======== Exercise data ========

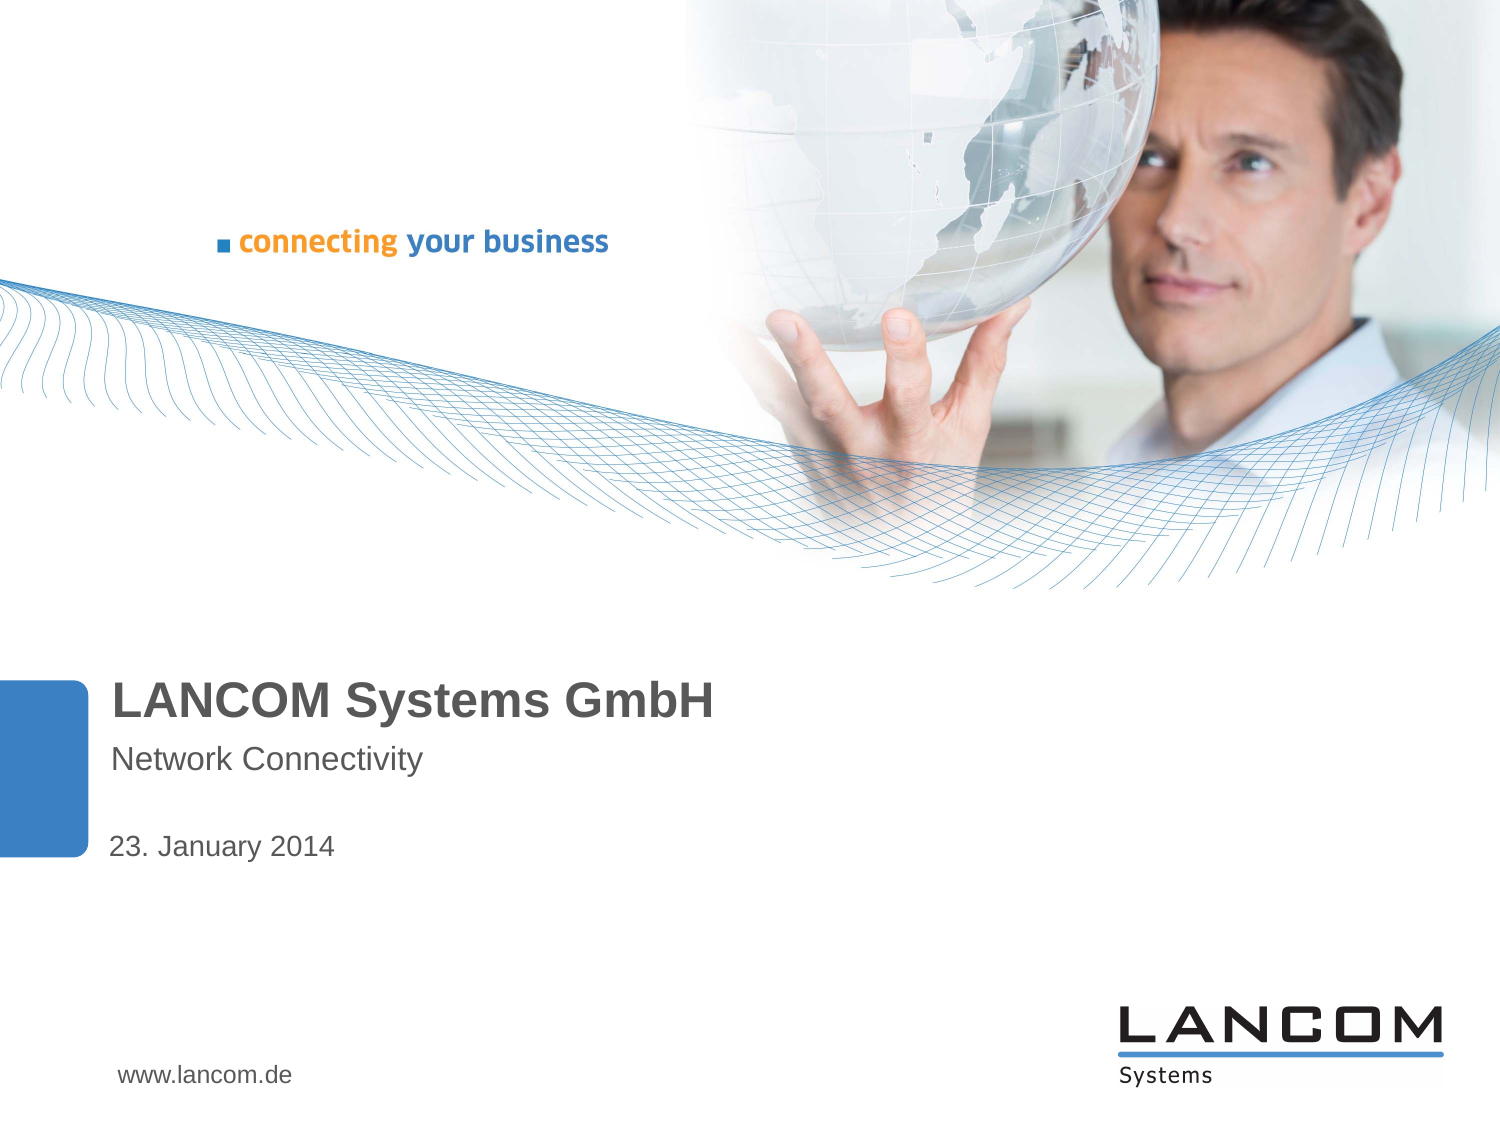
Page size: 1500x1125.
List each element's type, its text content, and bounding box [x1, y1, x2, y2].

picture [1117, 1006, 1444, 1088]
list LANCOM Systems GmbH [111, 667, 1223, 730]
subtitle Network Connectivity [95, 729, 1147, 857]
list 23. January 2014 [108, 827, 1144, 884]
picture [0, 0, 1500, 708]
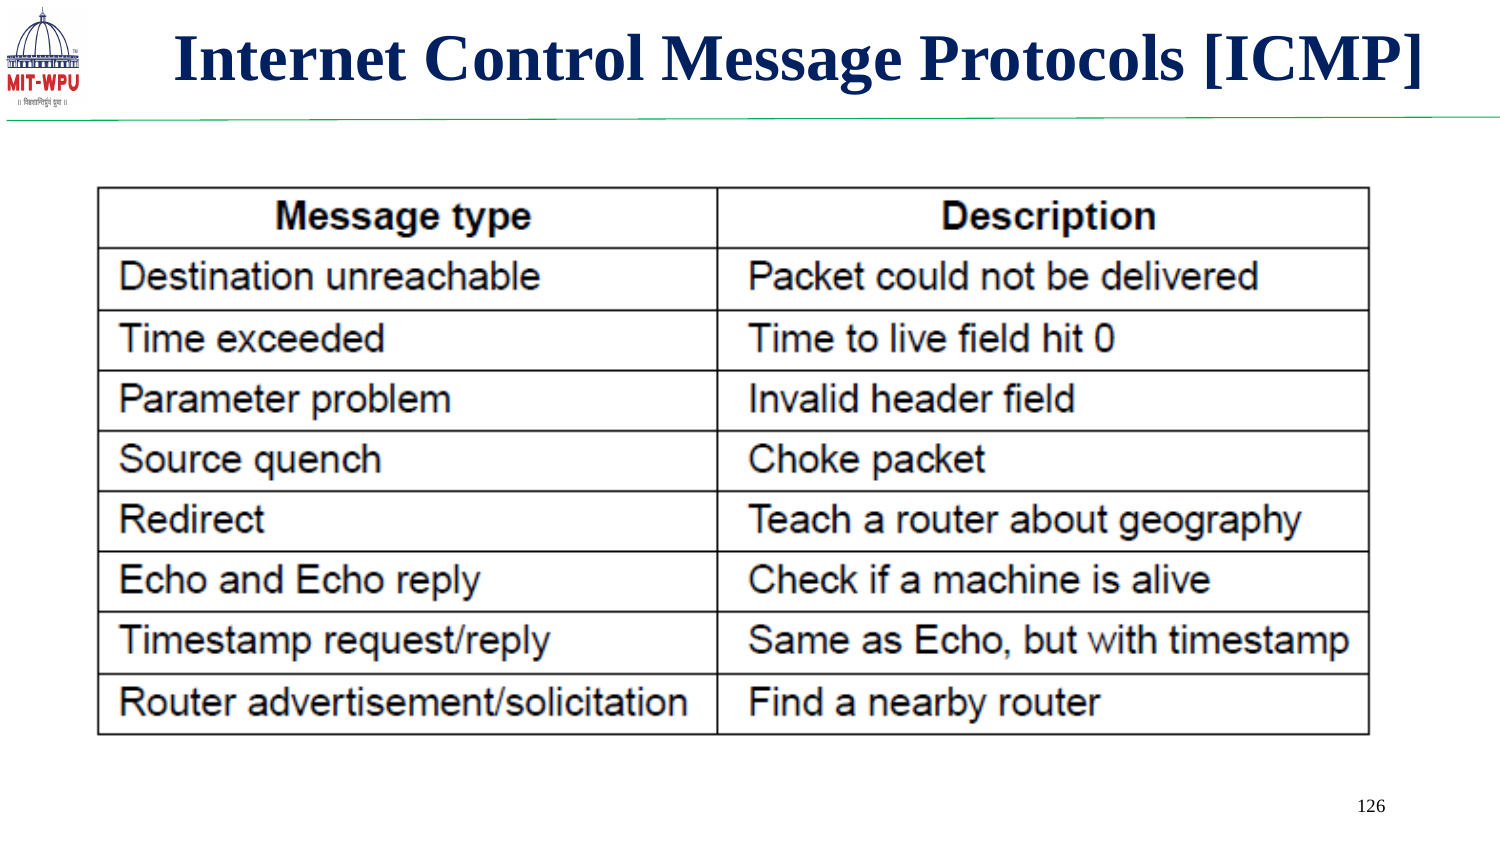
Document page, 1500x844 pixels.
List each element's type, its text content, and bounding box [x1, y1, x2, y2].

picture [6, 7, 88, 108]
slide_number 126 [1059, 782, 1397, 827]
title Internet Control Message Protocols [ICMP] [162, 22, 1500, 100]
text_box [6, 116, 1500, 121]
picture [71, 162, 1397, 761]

========

» Request:
Would you output the data above exactly as written, but with no images?

» Your response:
Page size: 1500x1125.
List each element's type, its text content, and bounding box [x1, y1, x2, y2].

picture [1117, 1006, 1444, 1088]
list LANCOM Systems GmbH [111, 667, 1223, 730]
subtitle Network Connectivity [95, 729, 1147, 857]
list 23. January 2014 [108, 827, 1144, 884]
picture [0, 0, 1500, 708]
Document page, 1500x844 pixels.
List each element's type, its text content, and bounding box [x1, y1, x2, y2].

picture [6, 7, 88, 108]
slide_number 126 [1059, 782, 1397, 827]
title Internet Control Message Protocols [ICMP] [162, 22, 1500, 100]
text_box [6, 116, 1500, 121]
picture [71, 162, 1397, 761]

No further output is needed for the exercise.